Listed records:
☆ ☆ ☆ ☆

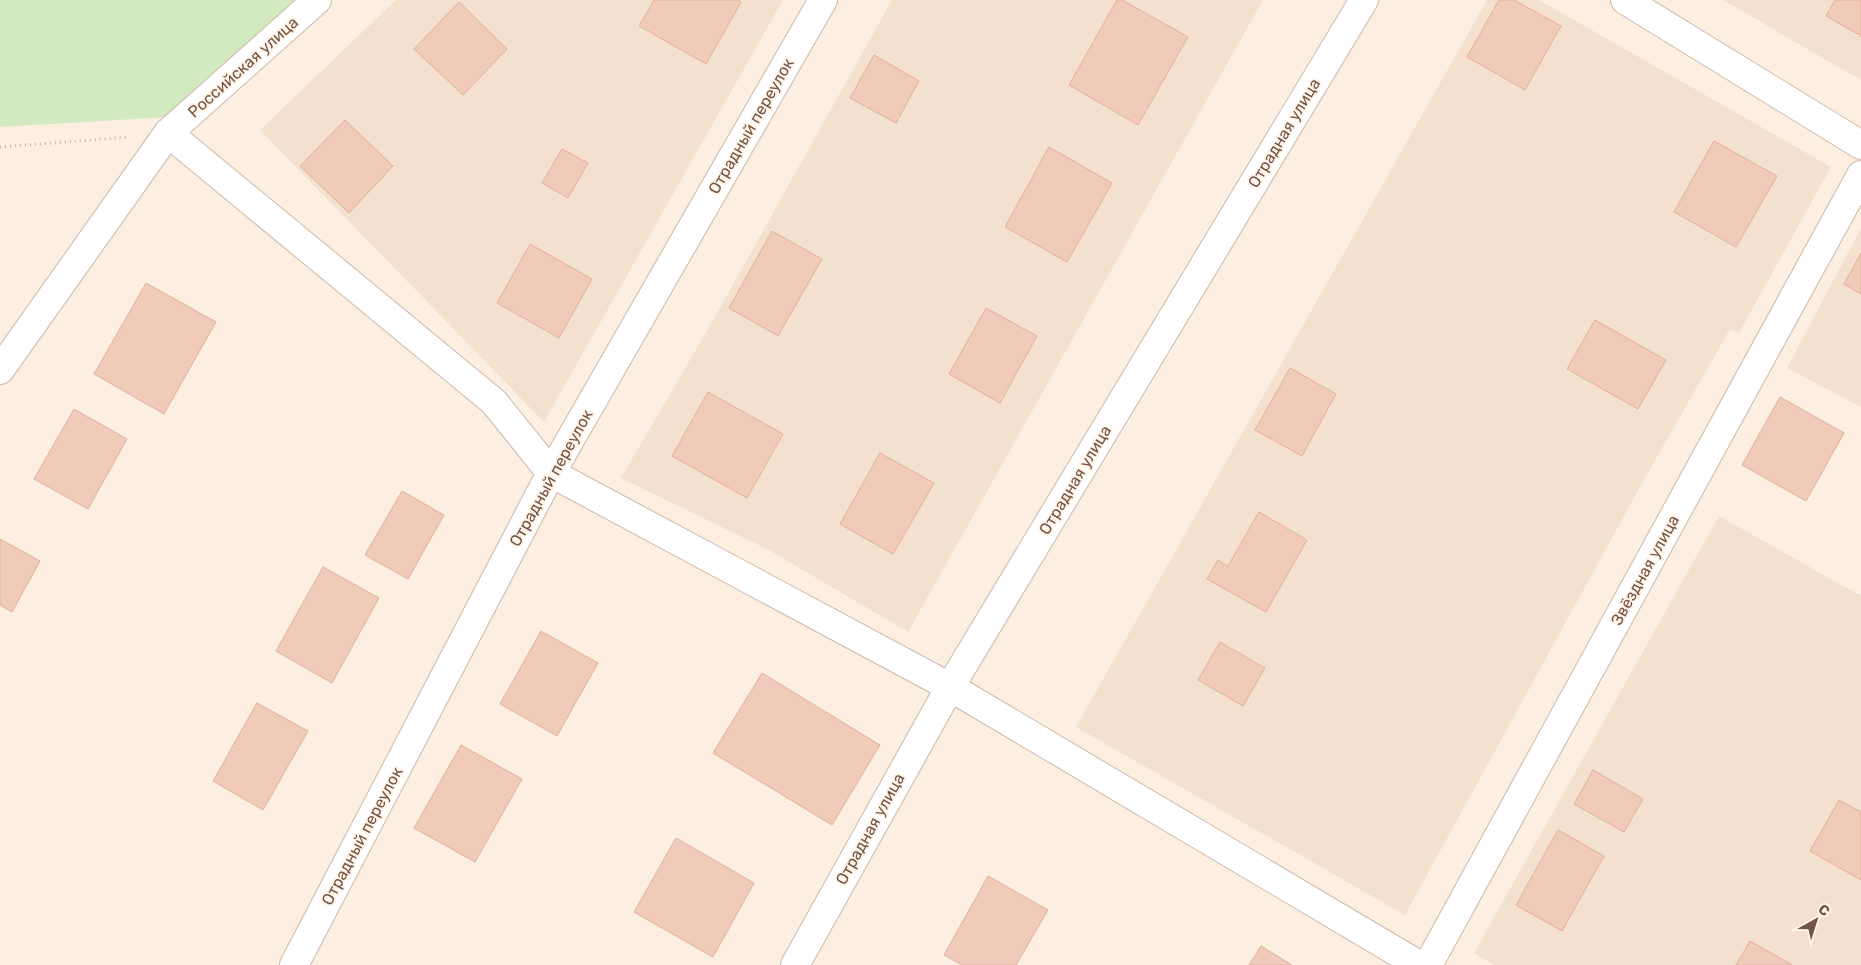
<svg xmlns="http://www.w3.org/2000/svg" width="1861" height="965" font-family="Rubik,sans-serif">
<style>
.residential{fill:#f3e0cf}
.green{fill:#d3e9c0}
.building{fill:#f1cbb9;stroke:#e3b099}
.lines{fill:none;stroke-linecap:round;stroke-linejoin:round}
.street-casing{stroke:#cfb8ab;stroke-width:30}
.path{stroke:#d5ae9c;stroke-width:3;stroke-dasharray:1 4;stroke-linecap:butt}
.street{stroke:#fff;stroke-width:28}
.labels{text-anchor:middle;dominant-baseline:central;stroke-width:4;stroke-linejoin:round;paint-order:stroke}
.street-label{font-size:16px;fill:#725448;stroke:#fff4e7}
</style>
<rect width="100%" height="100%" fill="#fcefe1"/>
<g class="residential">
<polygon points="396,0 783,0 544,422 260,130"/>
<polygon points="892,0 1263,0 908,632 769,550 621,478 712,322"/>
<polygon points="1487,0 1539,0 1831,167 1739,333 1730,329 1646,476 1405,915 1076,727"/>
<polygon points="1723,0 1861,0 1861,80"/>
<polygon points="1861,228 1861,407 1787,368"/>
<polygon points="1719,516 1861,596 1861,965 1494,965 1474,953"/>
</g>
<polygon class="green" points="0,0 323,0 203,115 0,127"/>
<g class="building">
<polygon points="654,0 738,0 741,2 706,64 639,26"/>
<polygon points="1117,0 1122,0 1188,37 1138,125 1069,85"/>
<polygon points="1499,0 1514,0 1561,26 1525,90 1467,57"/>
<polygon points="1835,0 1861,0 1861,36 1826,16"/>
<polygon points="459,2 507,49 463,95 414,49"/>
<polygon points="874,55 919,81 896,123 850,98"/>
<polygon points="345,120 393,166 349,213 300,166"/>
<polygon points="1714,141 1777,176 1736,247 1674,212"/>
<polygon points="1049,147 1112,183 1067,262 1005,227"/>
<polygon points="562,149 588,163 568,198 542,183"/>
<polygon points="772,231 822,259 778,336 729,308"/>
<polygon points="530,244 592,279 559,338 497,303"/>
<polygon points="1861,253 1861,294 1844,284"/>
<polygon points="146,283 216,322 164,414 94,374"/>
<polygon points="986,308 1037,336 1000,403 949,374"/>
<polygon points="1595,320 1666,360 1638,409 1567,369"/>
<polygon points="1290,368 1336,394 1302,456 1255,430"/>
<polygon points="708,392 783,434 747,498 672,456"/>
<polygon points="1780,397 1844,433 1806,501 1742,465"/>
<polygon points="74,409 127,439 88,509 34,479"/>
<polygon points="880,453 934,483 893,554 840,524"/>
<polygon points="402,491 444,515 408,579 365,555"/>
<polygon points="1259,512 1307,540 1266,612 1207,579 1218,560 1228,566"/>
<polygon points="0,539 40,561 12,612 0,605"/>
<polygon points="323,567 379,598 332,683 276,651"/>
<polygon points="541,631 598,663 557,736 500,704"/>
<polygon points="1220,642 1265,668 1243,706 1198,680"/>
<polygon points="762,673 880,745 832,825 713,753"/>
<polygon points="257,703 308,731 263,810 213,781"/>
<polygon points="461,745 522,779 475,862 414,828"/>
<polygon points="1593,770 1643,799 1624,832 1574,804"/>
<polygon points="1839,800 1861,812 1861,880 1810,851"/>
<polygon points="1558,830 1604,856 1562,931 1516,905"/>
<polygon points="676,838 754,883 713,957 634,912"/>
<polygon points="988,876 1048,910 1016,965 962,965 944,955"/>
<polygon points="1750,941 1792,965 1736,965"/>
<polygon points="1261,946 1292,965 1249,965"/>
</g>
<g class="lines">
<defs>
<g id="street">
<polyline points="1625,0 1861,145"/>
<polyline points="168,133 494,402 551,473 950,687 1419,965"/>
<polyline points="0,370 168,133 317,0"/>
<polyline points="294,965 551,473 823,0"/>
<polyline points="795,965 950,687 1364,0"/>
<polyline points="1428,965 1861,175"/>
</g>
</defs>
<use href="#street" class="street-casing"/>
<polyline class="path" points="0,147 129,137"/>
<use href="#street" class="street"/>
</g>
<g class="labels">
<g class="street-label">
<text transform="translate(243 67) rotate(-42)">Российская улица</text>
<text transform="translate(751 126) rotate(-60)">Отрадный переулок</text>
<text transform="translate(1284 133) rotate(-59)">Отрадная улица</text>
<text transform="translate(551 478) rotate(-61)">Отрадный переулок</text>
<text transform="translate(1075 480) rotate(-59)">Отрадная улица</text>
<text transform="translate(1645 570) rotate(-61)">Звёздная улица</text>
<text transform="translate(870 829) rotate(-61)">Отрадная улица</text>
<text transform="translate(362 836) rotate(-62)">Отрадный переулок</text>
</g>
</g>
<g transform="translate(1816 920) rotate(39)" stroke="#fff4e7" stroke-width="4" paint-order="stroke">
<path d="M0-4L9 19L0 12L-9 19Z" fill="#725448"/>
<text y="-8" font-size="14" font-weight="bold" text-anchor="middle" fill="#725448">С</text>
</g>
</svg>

☆ ☆ ☆ ☆

Aim of the task: Produce a verbatim copy of the listing, leaving out all pictures.

Expected output:
<svg xmlns="http://www.w3.org/2000/svg" width="1861" height="965" font-family="Rubik,sans-serif">
<style>
.residential{fill:#f3e0cf}
.green{fill:#d3e9c0}
.building{fill:#f1cbb9;stroke:#e3b099}
.lines{fill:none;stroke-linecap:round;stroke-linejoin:round}
.street-casing{stroke:#cfb8ab;stroke-width:30}
.path{stroke:#d5ae9c;stroke-width:3;stroke-dasharray:1 4;stroke-linecap:butt}
.street{stroke:#fff;stroke-width:28}
.labels{text-anchor:middle;dominant-baseline:central;stroke-width:4;stroke-linejoin:round;paint-order:stroke}
.street-label{font-size:16px;fill:#725448;stroke:#fff4e7}
</style>
<rect width="100%" height="100%" fill="#fcefe1"/>
<g class="residential">
<polygon points="396,0 783,0 544,422 260,130"/>
<polygon points="892,0 1263,0 908,632 769,550 621,478 712,322"/>
<polygon points="1487,0 1539,0 1831,167 1739,333 1730,329 1646,476 1405,915 1076,727"/>
<polygon points="1723,0 1861,0 1861,80"/>
<polygon points="1861,228 1861,407 1787,368"/>
<polygon points="1719,516 1861,596 1861,965 1494,965 1474,953"/>
</g>
<polygon class="green" points="0,0 323,0 203,115 0,127"/>
<g class="building">
<polygon points="654,0 738,0 741,2 706,64 639,26"/>
<polygon points="1117,0 1122,0 1188,37 1138,125 1069,85"/>
<polygon points="1499,0 1514,0 1561,26 1525,90 1467,57"/>
<polygon points="1835,0 1861,0 1861,36 1826,16"/>
<polygon points="459,2 507,49 463,95 414,49"/>
<polygon points="874,55 919,81 896,123 850,98"/>
<polygon points="345,120 393,166 349,213 300,166"/>
<polygon points="1714,141 1777,176 1736,247 1674,212"/>
<polygon points="1049,147 1112,183 1067,262 1005,227"/>
<polygon points="562,149 588,163 568,198 542,183"/>
<polygon points="772,231 822,259 778,336 729,308"/>
<polygon points="530,244 592,279 559,338 497,303"/>
<polygon points="1861,253 1861,294 1844,284"/>
<polygon points="146,283 216,322 164,414 94,374"/>
<polygon points="986,308 1037,336 1000,403 949,374"/>
<polygon points="1595,320 1666,360 1638,409 1567,369"/>
<polygon points="1290,368 1336,394 1302,456 1255,430"/>
<polygon points="708,392 783,434 747,498 672,456"/>
<polygon points="1780,397 1844,433 1806,501 1742,465"/>
<polygon points="74,409 127,439 88,509 34,479"/>
<polygon points="880,453 934,483 893,554 840,524"/>
<polygon points="402,491 444,515 408,579 365,555"/>
<polygon points="1259,512 1307,540 1266,612 1207,579 1218,560 1228,566"/>
<polygon points="0,539 40,561 12,612 0,605"/>
<polygon points="323,567 379,598 332,683 276,651"/>
<polygon points="541,631 598,663 557,736 500,704"/>
<polygon points="1220,642 1265,668 1243,706 1198,680"/>
<polygon points="762,673 880,745 832,825 713,753"/>
<polygon points="257,703 308,731 263,810 213,781"/>
<polygon points="461,745 522,779 475,862 414,828"/>
<polygon points="1593,770 1643,799 1624,832 1574,804"/>
<polygon points="1839,800 1861,812 1861,880 1810,851"/>
<polygon points="1558,830 1604,856 1562,931 1516,905"/>
<polygon points="676,838 754,883 713,957 634,912"/>
<polygon points="988,876 1048,910 1016,965 962,965 944,955"/>
<polygon points="1750,941 1792,965 1736,965"/>
<polygon points="1261,946 1292,965 1249,965"/>
</g>
<g class="lines">
<defs>
<g id="street">
<polyline points="1625,0 1861,145"/>
<polyline points="168,133 494,402 551,473 950,687 1419,965"/>
<polyline points="0,370 168,133 317,0"/>
<polyline points="294,965 551,473 823,0"/>
<polyline points="795,965 950,687 1364,0"/>
<polyline points="1428,965 1861,175"/>
</g>
</defs>
<use href="#street" class="street-casing"/>
<polyline class="path" points="0,147 129,137"/>
<use href="#street" class="street"/>
</g>
<g class="labels">
<g class="street-label">
<text transform="translate(243 67) rotate(-42)">Российская улица</text>
<text transform="translate(751 126) rotate(-60)">Отрадный переулок</text>
<text transform="translate(1284 133) rotate(-59)">Отрадная улица</text>
<text transform="translate(551 478) rotate(-61)">Отрадный переулок</text>
<text transform="translate(1075 480) rotate(-59)">Отрадная улица</text>
<text transform="translate(1645 570) rotate(-61)">Звёздная улица</text>
<text transform="translate(870 829) rotate(-61)">Отрадная улица</text>
<text transform="translate(362 836) rotate(-62)">Отрадный переулок</text>
</g>
</g>
<g transform="translate(1816 920) rotate(39)" stroke="#fff4e7" stroke-width="4" paint-order="stroke">
<path d="M0-4L9 19L0 12L-9 19Z" fill="#725448"/>
<text y="-8" font-size="14" font-weight="bold" text-anchor="middle" fill="#725448">С</text>
</g>
</svg>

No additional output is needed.